Flynn, who suffered from rheumatoid arthritis, first started campaigning for the medicinal use of cannabis in 1999. In 2017 he tabled the the Legalisation of Cannabis (Medicinal Purposes) Bill “to allow the production, supply, possession and use of cannabis and cannabis resin for medicinal purposes; and for connected purposes”. It was partly incorporated by the rescheduling of cannabis medicine in November last year.

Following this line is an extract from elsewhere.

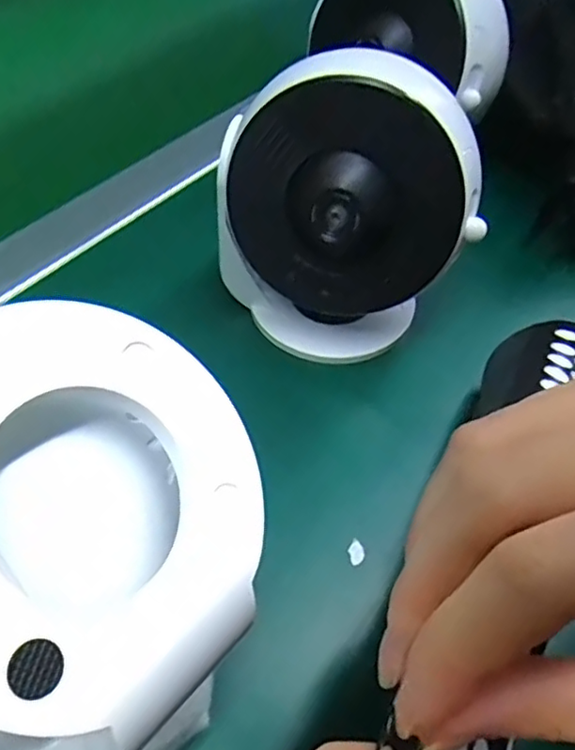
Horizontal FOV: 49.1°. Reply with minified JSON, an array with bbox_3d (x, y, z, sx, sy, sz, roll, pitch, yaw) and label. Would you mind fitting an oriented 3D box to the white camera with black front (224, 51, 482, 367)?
[{"bbox_3d":[0.026,-0.071,0.281,0.109,0.119,0.068,11,52,6],"label":"white camera with black front"}]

He was also vocal about the opioid crisis and the fact that medicinal cannabis was its solution, citing evidence from the US.

He was also known for his opposition to nuclear power and nuclear weapons, and to the Iraq and Afghanistan wars. He was suspended from the House in 2012 for accusing the Defence ministerial team, then headed by Philip Hammond, of lying about Afghanistan.

In his 2012 book How to Be an MP, Flynn expressed his disdain for the conservatism of British politics, giving budding politicians some sarcastic advice: “Cultivate the virtues of dullness and safety. Be attuned to the nation’s lowest common denominator of conscience, idealism and cowardice. At all costs avoid any appearance of humour, originality or interest in your speeches.

His campaigning for cannabis medicine, of course, showed how he really felt.